Wesentliches Ziel beruflicher Ausbildung im Maler- und Lackiererhandwerk ist die Befähigung zukünftiger Mitarbeiter zu fachgerechter und möglichst selbständiger Ausführung aller branchenspezifischen Arbeiten.
Die dafür erforderliche fachliche, methodische und organisatorische Kompetenz ist zu ergänzen durch das Training sekundärer Arbeitstugenden wie Pflichtbewusstsein, Zuverlässigkeit, Genauigkeit, Pünktlichkeit, Ehrlichkeit sowie die Verinnerlichung sozialverträglichen und sympathiegewinnenden Verhaltens gegenüber Kollegen und Kunden.
Berücksichtigt man die berufsbezogenen Interessen der Lehrlinge, Gesellen und Meister sowie die Rahmenbedingungen üblicher Auftragsfertigungen kann eine erfolgversprechende betriebliche Ausbildung von Malern und Lackierern nicht in der Schule, sondern nur auf der Baustelle stattfinden.
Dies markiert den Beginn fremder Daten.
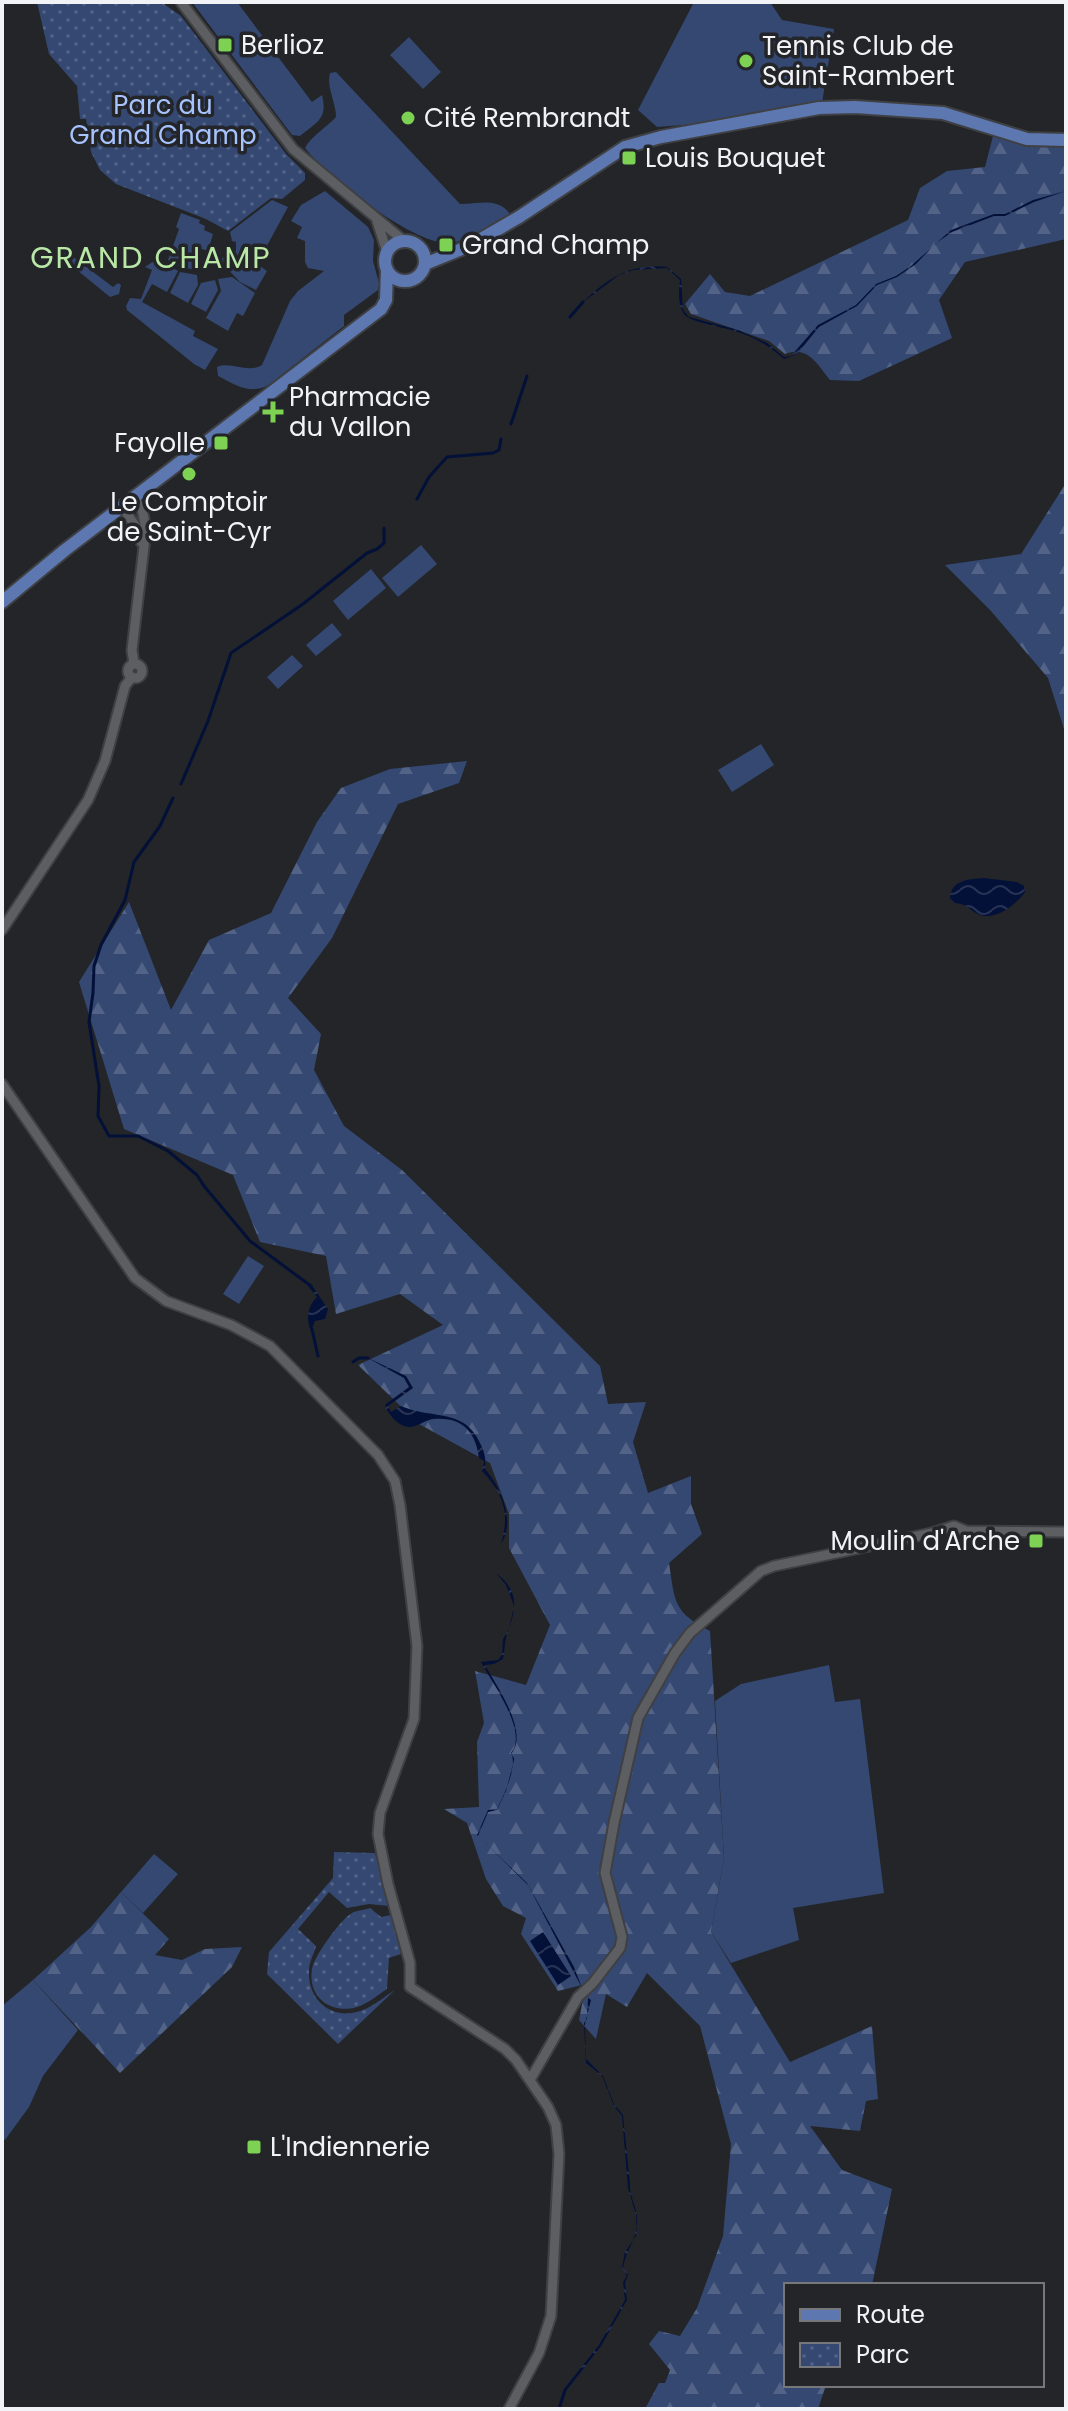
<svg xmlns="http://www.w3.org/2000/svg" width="1068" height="2411" font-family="Poppins,sans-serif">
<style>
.green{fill:#344872}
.forest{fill:url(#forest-firs)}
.park{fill:url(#park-dots)}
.water{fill:url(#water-waves)}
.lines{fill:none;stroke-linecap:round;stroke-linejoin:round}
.stream{stroke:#031038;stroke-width:3}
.minor-casing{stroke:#3f4043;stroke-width:13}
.major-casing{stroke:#3f4043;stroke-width:16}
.minor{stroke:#5c5e61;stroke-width:9}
.major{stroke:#5d77b0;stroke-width:12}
.poi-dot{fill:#7dd153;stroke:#232528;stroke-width:3}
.labels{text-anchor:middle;stroke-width:7;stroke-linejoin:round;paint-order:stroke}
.poi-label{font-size:26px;fill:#f2f3f6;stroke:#232528;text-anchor:start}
.park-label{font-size:26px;fill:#a7c3fe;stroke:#232528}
.quarter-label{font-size:30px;letter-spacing:2px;fill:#b9e7a6;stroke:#232528}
</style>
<defs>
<pattern id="forest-firs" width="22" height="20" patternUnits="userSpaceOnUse" patternTransform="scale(2)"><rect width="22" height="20" fill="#344872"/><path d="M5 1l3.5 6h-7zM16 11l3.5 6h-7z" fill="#526387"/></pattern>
<pattern id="park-dots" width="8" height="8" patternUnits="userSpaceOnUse" patternTransform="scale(2)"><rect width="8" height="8" fill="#344872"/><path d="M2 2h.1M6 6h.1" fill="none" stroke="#526387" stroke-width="1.8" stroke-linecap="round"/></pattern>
<pattern id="water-waves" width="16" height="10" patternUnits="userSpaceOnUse" patternTransform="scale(2)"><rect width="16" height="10" fill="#031038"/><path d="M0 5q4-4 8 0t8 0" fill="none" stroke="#283355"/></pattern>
</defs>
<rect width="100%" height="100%" fill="#232528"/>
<!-- green -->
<path class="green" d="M192 2H237L312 102 322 95C328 119 317 122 300 136L292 135Z
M694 2H770L782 20 834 29 822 103 696 124 657 127 638 110Z
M409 37 441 72 423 89 390 55Z
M336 72 460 204C479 204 498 197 510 214 492 224 469 242 448 243 412 244 327 176 305 148 310 137 327 127 336 117 336 103 326 86 330 73Z
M325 191 368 227 374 240 373 261 379 283 378 290 344 315V326L270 384C251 396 236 385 218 376L217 367C232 361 247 374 262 365L290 301 298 291 324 271 308 268 305 262V241L297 238 302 227 291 221 301 205Z
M272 200 288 207 257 264 267 271 256 290 240 282 220 261 228 251H236V242L232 241 230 232Z
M181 213 200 220 199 223 205 226 204 230 213 234 208 251 199 248 197 270 180 267 168 260 179 229 176 227Z
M60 247 113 287 118 283 121 285 119 294 110 297 55 252Z
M159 260 178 271 167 292 152 284 142 302 195 331 193 336 218 349 205 370 194 364 127 310 126 306 130 298 141 299 152 270 145 267 154 261Z
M180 272 197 275 198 285 188 303 170 293Z
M232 277 255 293 243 316 237 313 228 331 206 318 221 291 218 279Z
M215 280 218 290 206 312 191 304 201 283Z
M421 545 437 564 398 597 382 578Z
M371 569 386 588 348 620 333 601Z
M332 623 342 635 316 656 306 645Z
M292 655 303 666 278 689 267 677Z
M761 744 774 765 732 792 718 770Z
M248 1256 264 1266 239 1304 223 1294Z
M829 1665 835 1702 860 1699 884 1893 793 1908 799 1940 731 1963 711 1932 724 1858 715 1701 741 1684Z
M154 1854 178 1874 143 1913 121 1892Z
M33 1980 78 2030 43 2076 29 2107 5 2140 2 2138V2006Z"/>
<!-- forest -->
<path class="forest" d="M993 136 1025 145 1066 147V239L965 262 939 300 952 338 859 381 830 380C817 364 808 345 785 354L769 341 691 314 685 304 710 274 725 292 750 296 908 220 920 188 947 171 985 167Z
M1066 483V735L1048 678 991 611 945 565 1021 554Z
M467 761 459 783 398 804 332 938 288 998 321 1034 314 1070 344 1126 402 1170 600 1366 608 1404 646 1402 633 1442 648 1493 691 1476V1504L702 1534 669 1563C675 1602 673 1612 710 1631L724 1858 711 1932 790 2062 872 2026 878 2099 866 2101 860 2131 810 2126 842 2170 892 2189 872 2285H786V2385H826L818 2409H645L659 2383H665L670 2370 649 2344 659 2331 680 2336 697 2308 723 2236 731 2144 700 2026 647 1973 627 2007 606 1994 596 2039 579 2020 586 1984 558 1991 521 1934 526 1918 503 1906 486 1879 467 1823 444 1809 479 1807 477 1742 484 1723 475 1671 526 1685 550 1625 509 1548V1514L490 1463 419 1424 358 1365 443 1325 400 1294 336 1314 326 1256 260 1242 233 1175 124 1129 79 982 129 902 171 1010 209 940 271 913 317 822 341 788 390 769Z
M121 1892 169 1939 155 1955 182 1960 205 1949 242 1947 232 1967 120 2073 33 1980 91 1927Z"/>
<!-- park -->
<path class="park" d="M37 2H161L181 16 286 154 305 173V180L282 199 271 198 228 231 206 219 116 184 100 170 91 152 86 119H80L77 86 49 54Z
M334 1852 375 1853 389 1906 369 1904 347 1908 329 1892 298 1929 316 1946C314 1954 309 1962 309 1970 307 2001 333 2022 363 2010 374 2006 385 1996 395 1990L338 2044 267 1974 269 1952 333 1878Z
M370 1908 381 1917 391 1915 401 1954 389 1958 387 1989C379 1994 370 2002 360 2006 334 2016 307 1999 312 1969 314 1956 341 1919 352 1913 357 1910 365 1910 370 1908Z"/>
<!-- water -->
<path class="water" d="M1066 191 1034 202 1005 216H994L952 232 935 244 916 264 897 277 877 285 857 306 819 327 797 354 784 359C769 346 753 336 735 331 723 327 695 323 686 316 677 308 679 290 680 280L667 268 633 270 619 275 582 303C609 278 627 264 667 267L681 279 683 310 689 317 738 330 767 343 784 357 791 356 818 325 856 305 876 284 896 276 911 266 951 230 994 214H1005L1033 200Z
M984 878 1017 882 1024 886 1025 892C1016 905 994 922 978 914 967 908 969 905 955 903L950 898C951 880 969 879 984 878Z
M311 1284 328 1309 325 1319 315 1321 311 1331C306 1319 307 1307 317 1297L308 1286Z
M366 1357 406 1376 413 1388 388 1406 391 1412 401 1406C433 1420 465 1407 481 1445 485 1453 486 1460 485 1469 501 1487 516 1521 501 1544 510 1514 504 1494 482 1471L484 1461 479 1458C476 1432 462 1416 433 1419 425 1420 417 1427 409 1427 397 1426 391 1416 385 1407L386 1404 409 1387 404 1378Z
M496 1573C522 1593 515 1611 506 1638 504 1645 505 1652 503 1659L494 1664 485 1665C496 1685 530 1733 511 1754L514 1758V1760L506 1791 497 1810 488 1812 478 1836 527 1883 574 1967 582 1988 528 1885 477 1835 488 1810 497 1809C504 1795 518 1766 511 1753 529 1732 492 1683 481 1662L498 1660 502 1655 503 1639 509 1629 514 1606 506 1585Z
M543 1932 571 1976 558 1985 530 1941Z
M588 1998 591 2000 585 2024 586 2059 603 2076 614 2104 623 2115 630 2184C629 2196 636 2205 637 2217 639 2236 627 2248 623 2267L628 2275 625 2283 627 2300 601 2346 566 2391 564 2389 599 2345 625 2300 623 2282 627 2276 622 2267 625 2252 637 2234 636 2215 628 2188 622 2116 614 2106 602 2076 586 2063 584 2023 587 2019Z"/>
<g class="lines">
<!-- stream -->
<path class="stream" d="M570 317 583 302
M511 424 527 376
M417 499 429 477 447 457 493 453 499 450 501 439
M181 784 208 721 231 653 303 604 367 553 377 549 384 543V528
M173 798 160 826 134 862 125 900 101 945 94 966 93 993 89 1022 99 1086 98 1116 109 1136H138L168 1151 197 1175 204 1186 250 1241 311 1286
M312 1329 318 1356
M353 1362 359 1358H368
M559 2409 565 2390"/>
<!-- minor casing -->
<g class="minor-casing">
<path id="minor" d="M181 2 293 149 404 241
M377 221 387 252
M122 507 137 528 141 542
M134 664 132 650 146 529 142 509 134 499
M128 671a7 7 0 1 1 14 0a7 7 0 1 1-14 0Z
M2 930 88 800 105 761 125 686 132 677
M2 1084 135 1278 166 1301 231 1325 270 1346 378 1455 395 1481 400 1505 417 1646 414 1719 380 1813 378 1834 388 1884 410 1963V1987L505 2049 516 2060 548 2107 556 2125 559 2154 551 2316 539 2353 509 2409
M530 2080 578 1997 593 1983 620 1948 622 1937 605 1873 614 1823 638 1718 675 1653 690 1633 761 1571 774 1566 932 1533 954 1526 966 1531 1066 1532"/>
</g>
<!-- major casing -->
<g class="major-casing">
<path id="major" d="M385 261a20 20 0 1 1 40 0a20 20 0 1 1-40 0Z
M425 264 469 246 519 217 625 147 661 137 819 108 855 107 943 113 1027 139 1066 140
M2 602 65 550 381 309 386 300 387 269"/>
</g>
<!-- minor -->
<use href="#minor" class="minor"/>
<!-- major -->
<use href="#major" class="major"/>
</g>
<!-- markers -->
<g class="poi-dot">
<rect x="217" y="37" width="16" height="16" rx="4"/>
<circle cx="746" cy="61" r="8"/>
<circle cx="408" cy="118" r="8"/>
<rect x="621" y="150" width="16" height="16" rx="4"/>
<rect x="438" y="237" width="16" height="16" rx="4"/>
<path d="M269 400h8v8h8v8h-8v8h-8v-8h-8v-8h8z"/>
<rect x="213" y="435" width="16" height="16" rx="4"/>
<circle cx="189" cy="474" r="8"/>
<rect x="1028" y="1533" width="16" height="16" rx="4"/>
<rect x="246" y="2139" width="16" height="16" rx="4"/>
</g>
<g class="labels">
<!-- poi labels -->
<g class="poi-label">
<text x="241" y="54">Berlioz</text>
<text x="762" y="55">Tennis Club de<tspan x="762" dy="30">Saint-Rambert</tspan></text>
<text x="424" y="127">Cité Rembrandt</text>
<text x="645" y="167">Louis Bouquet</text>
<text x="462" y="254">Grand Champ</text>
<text x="289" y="406">Pharmacie<tspan x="289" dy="30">du Vallon</tspan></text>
<text x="205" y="452" text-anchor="end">Fayolle</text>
<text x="189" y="511" text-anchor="middle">Le Comptoir<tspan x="189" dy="30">de Saint-Cyr</tspan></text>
<text x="1020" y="1550" text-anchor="end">Moulin d'Arche</text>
<text x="270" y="2156">L'Indiennerie</text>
</g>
<!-- park labels -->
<g class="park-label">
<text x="163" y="114">Parc du<tspan x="163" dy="30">Grand Champ</tspan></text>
</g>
<!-- quarter labels -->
<g class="quarter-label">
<text x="151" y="268">GRAND CHAMP</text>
</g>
</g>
<!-- border -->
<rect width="1068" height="2411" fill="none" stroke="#f2f3f6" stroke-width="8"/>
<!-- legend -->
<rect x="784" y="2283" width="260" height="104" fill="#232528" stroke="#76777a" stroke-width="2"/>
<rect x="800" y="2309" width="40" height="12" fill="#5d77b0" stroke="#76777a" stroke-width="2"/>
<text x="856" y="2323" font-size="24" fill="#f2f3f6">Route</text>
<rect x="800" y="2343" width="40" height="24" fill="url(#park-dots)" stroke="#76777a" stroke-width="2"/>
<text x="856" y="2363" font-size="24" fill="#f2f3f6">Parc</text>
</svg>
Nur hier lernt der Lehrling in Situationen, die seine zukünftige Arbeit entsprechen – nur hier erfolgt Lernen situationsbezogen und auf aktuelle Verwendung ausgerichtet; die berufliche Weiterbildung knüpft hier nahtlos an. Auch im Berufsfeld des Maler- und Lackiererhandwerks ist stetiger Wandel angesagt; Kenntnisse und Fähigkeiten gilt es kontinuierlich zu erweitern.
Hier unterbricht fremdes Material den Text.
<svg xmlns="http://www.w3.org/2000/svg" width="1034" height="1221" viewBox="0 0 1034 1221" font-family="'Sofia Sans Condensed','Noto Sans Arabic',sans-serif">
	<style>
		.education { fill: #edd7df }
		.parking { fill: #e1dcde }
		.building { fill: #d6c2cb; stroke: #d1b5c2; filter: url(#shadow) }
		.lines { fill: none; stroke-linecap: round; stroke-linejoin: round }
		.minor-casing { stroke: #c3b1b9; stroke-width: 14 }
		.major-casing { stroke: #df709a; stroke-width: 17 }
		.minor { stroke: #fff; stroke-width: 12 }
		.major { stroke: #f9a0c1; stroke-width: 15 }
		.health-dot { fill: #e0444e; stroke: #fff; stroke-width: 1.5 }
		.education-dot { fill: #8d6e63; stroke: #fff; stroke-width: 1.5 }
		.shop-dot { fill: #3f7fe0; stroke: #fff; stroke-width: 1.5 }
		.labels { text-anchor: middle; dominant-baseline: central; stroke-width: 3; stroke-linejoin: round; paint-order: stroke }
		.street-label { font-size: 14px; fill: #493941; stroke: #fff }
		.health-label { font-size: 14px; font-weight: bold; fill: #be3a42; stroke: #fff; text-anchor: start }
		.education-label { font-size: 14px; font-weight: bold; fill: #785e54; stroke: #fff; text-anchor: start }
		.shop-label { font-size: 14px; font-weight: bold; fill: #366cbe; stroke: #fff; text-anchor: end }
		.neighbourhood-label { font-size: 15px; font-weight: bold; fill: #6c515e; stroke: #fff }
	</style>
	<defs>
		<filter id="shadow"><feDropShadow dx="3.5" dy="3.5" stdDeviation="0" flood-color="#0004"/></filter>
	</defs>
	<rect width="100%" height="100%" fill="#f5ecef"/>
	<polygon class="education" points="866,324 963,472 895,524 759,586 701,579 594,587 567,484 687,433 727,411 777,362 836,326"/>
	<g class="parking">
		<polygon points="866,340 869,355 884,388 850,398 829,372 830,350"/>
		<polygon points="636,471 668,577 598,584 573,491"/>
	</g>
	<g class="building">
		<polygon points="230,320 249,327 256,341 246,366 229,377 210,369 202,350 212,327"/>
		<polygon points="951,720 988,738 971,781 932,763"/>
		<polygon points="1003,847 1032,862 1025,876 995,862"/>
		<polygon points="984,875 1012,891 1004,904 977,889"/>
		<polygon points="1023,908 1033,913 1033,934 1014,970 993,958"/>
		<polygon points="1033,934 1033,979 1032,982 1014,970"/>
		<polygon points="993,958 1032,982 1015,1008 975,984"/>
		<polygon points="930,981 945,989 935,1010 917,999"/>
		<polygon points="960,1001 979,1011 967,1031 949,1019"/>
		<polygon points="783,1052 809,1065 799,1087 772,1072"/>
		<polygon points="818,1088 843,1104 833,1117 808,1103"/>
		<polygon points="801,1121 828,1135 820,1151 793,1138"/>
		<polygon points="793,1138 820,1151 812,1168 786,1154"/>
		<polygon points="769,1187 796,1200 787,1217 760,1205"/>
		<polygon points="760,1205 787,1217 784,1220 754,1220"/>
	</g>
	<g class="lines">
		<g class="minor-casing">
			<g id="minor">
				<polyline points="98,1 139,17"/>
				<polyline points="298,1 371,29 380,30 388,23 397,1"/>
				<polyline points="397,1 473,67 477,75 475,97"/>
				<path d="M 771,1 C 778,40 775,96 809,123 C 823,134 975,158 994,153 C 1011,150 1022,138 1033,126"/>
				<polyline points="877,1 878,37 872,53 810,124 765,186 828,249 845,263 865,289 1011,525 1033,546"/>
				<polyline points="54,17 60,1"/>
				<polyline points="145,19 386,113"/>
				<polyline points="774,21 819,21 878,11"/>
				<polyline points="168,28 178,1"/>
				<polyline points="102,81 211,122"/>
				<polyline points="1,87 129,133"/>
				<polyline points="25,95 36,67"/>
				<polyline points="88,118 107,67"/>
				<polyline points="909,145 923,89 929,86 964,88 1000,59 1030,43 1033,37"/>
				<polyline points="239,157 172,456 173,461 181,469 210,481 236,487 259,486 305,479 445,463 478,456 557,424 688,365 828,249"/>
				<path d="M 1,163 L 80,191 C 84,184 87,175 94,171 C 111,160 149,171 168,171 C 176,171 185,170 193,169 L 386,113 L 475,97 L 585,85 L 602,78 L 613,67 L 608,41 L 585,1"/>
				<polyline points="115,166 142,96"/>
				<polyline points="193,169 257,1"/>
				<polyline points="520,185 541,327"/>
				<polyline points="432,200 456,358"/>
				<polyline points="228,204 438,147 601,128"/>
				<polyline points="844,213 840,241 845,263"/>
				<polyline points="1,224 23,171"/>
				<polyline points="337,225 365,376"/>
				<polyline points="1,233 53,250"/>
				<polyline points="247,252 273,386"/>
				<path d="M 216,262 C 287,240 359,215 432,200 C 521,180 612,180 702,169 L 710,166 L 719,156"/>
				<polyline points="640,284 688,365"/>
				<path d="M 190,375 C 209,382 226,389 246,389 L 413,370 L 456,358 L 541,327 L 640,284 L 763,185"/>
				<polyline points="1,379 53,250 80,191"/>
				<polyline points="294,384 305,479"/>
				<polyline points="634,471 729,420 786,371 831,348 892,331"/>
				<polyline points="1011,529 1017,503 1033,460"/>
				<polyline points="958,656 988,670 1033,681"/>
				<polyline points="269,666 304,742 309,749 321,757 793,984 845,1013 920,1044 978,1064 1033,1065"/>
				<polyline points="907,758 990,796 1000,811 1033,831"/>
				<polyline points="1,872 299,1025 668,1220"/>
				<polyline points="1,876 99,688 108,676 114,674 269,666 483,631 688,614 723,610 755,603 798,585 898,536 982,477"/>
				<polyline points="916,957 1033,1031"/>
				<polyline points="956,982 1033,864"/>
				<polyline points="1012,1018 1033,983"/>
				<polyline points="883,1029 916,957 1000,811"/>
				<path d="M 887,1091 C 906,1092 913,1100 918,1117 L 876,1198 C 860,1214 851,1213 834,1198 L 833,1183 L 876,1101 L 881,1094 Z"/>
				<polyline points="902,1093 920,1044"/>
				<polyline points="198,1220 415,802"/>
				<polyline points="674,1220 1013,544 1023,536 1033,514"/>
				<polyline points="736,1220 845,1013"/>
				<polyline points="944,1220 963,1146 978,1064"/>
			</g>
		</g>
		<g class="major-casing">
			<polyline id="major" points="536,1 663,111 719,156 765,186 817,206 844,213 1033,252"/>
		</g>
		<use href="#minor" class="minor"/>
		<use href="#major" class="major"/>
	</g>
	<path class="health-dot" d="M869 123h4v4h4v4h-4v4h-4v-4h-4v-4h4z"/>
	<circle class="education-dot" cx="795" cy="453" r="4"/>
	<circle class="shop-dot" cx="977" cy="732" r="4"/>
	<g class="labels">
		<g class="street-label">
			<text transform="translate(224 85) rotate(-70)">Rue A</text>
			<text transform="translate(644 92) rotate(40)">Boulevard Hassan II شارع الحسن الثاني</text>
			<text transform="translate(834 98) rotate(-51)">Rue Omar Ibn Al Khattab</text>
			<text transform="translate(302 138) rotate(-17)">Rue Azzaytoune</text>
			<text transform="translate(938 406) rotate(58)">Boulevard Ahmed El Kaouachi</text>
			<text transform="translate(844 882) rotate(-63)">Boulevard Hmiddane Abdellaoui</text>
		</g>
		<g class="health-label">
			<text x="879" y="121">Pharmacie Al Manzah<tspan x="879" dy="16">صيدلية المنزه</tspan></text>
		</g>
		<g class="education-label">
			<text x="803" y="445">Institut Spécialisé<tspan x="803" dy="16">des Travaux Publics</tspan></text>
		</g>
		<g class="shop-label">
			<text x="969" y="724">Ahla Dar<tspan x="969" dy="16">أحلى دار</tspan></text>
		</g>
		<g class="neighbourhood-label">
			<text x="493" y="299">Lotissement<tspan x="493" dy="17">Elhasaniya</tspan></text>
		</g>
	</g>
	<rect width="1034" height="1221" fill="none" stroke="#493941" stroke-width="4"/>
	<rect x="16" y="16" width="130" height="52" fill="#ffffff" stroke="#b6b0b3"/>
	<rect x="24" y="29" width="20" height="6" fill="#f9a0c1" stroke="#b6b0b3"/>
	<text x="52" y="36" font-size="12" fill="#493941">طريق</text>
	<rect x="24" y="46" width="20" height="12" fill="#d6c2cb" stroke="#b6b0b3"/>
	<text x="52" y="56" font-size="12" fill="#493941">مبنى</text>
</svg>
Weiterbildungsmaßnahmen sind notwendige Investitionen des Betriebes - aber auch der Mitarbeiter, denn von der Leistungsfähigkeit der Mitarbeiter hängt das Wohl des Betriebes und somit auch die Sicherheit der Arbeitsplätze ab.
Das Maler- und Lackiererhandwerk in Schleswig-Holstein und seine Innungsmitglieder sind sich dieser Verantwortung bewusst, handeln und haben entsprechende Maßnahmen eingeleitet.